Banyak Peternak Babi di NTT Belum Mendapat Disinfektan
Peternak menilai penanganan demam babi Afrika tidak maksimal.
Oleh
FRANSISKUS PATI HERIN
·3 menit baca
LARANTUKA, KOMPAS — Lebih kurang sebulan terakhir, lebih dari 250 ekor babi ternak di Nusa Tenggara Timur mati akibat virus demam babi Afrika (ASF). Sayangnya banyak peternak belum mendapat disinfektan untuk mengatasi virus yang beberapa tahun sebelumnya telah membunuh ratusan ribu ekor babi di daerah tersebut.
Laurens Lesu (40), peternak di Desa Pandai, Kecamatan Wotan Ulumado, Kabupaten Flores Timur, pada Kamis (26/1/2023), menuturkan, banyak peternak di desa itu hanya pasrah. Mereka tak punya cara selain memindahkan ternak ke kebun atau jauh dari permukiman. Itu pun masih ada yang terjangkit dan mati.
”Ada barang itu (disinfektan)-kah? Kami tidak pernah tahu. Kalau ada, pasti sangat membantu. Kami harap dinas peternakan bisa membagi barang itu ke desa-desa,” ujarnya.
Ia menuturkan, sejak African Swine Fever (ASF) merebak sekitar 2020, ratusan ekor babi di desa itu mati. Harga babi yang mati berkisar Rp 1 juta hingga Rp 10 juta. Kematian babi melumpuhkan ekonomi masyarakat setempat.
Hampir setiap rumah di desa itu memelihara babi. Babi dijual untuk memenuhi kebutuhan hidup sehari-hari, ongkos pendidikan anak, dan biaya berobat. Babi juga digunakan untuk bahan persembahan kepada leluhur dalam upacara adat setempat.

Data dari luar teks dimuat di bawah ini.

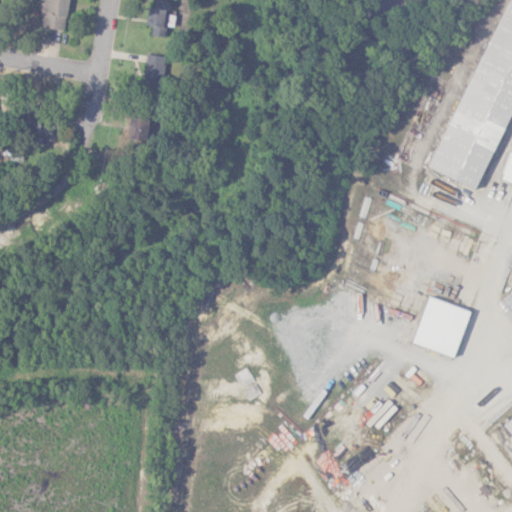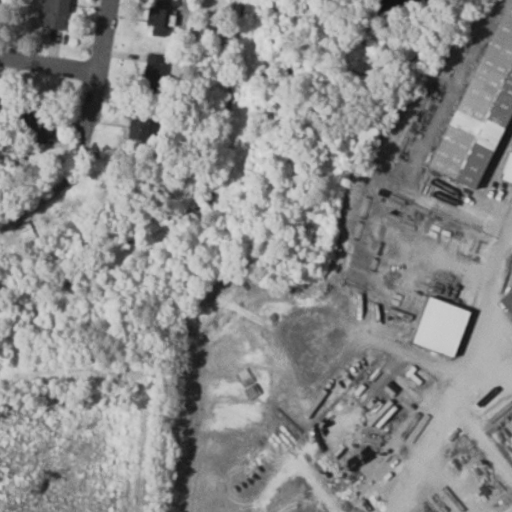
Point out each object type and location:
building: (52, 14)
building: (158, 18)
road: (48, 61)
building: (153, 74)
road: (92, 84)
building: (480, 107)
building: (33, 126)
building: (135, 130)
road: (40, 201)
building: (507, 299)
road: (456, 365)
building: (507, 427)
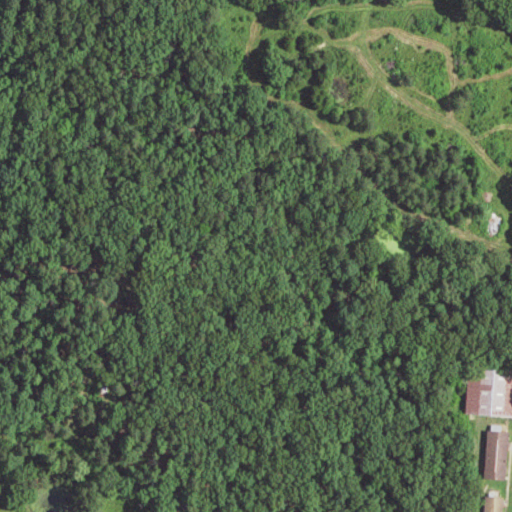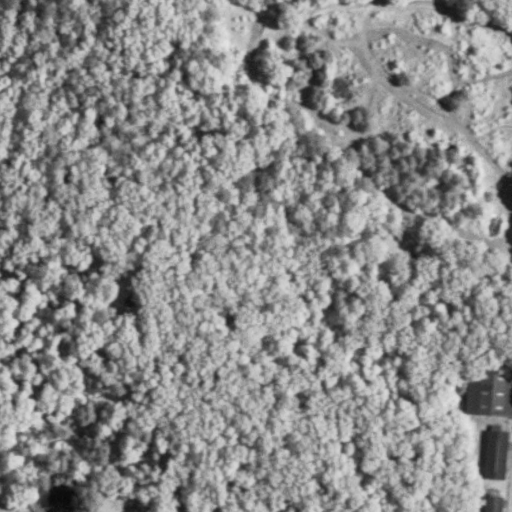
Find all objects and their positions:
building: (501, 440)
building: (498, 467)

Kepala Dinas Perkebunan dan Peternakan Kabupaten Flores Timur Sebastian Sina Kleden mengatakan, dalam satu bulan terakhir, 33 ekor babi di daerah itu mati. Ia sudah memerintahkan petugas kesehatan hewan di setiap kecamatan untuk membagi disinfektan.
”Peternak bisa langsung datang ke pusat kecamatan untuk mendapatkan disinfektan dan vitamin untuk disuntikkan ke babi. Nanti ada petugas kami yang membantu. Kami juga akan koordinasi dengan para kepala desa,” katanya.
Ia menegaskan komitmen pemerintah untuk membantu peternak mengatasi virus ASF. Kendati demikian, para peternak di sejumlah desa mengaku perhatian pemerintah untuk kasus itu sangat minim.
Kalau kasus PMK, Presiden dan Menteri Pertanian pasti bicara. Terus banyak bantuan untuk peternak. Kalau masalah babi, hampir tidak terdengar.
Johakim Naba (34), peternak dari Amarasi, Kabupaten Kupang, menuturkan, empat ekor babi miliknya mati akibat ASF. Sayangnya, tidak ada petugas kesehatan hewan yang datang memberi bantuan obat. Ia lalu membandingkannya dengan penanganan penyakit mulut dan kuku (PMK) pada sapi.
”Kalau kasus PMK, Presiden dan Menteri Pertanian pasti bicara. Terus banyak bantuan untuk peternak. Kalau masalah babi, hampir tidak terdengar. Kami merasa ada diskriminasi. Padahal, babi di NTT sangat membantu menggerakkan ekonomi,” katanya.
Melky Angsar, Kepala Bidang Kesehatan Hewan dan Kesehatan Masyarakat Veteriner Dinas Peternakan NTT, mengatakan, kasus ASF yang merebak sejak 2020 kini masih endemik. Kasus ASF terjadi di semua wilayah NTT yang berjumlah 22 kabupaten/kota.
Menurut Melky, pihaknya sudah membuat 6,5 juta liter larutan disinfektan ke 166.000 kandang. Larutan itu sudah didistribusikan ke sejumlah daerah terdekat seperti Kabupaten Kupang dan Timor Tengah Selatan. Setiap kabupaten diminta membuat larutan dan mengedarkannya ke setiap desa.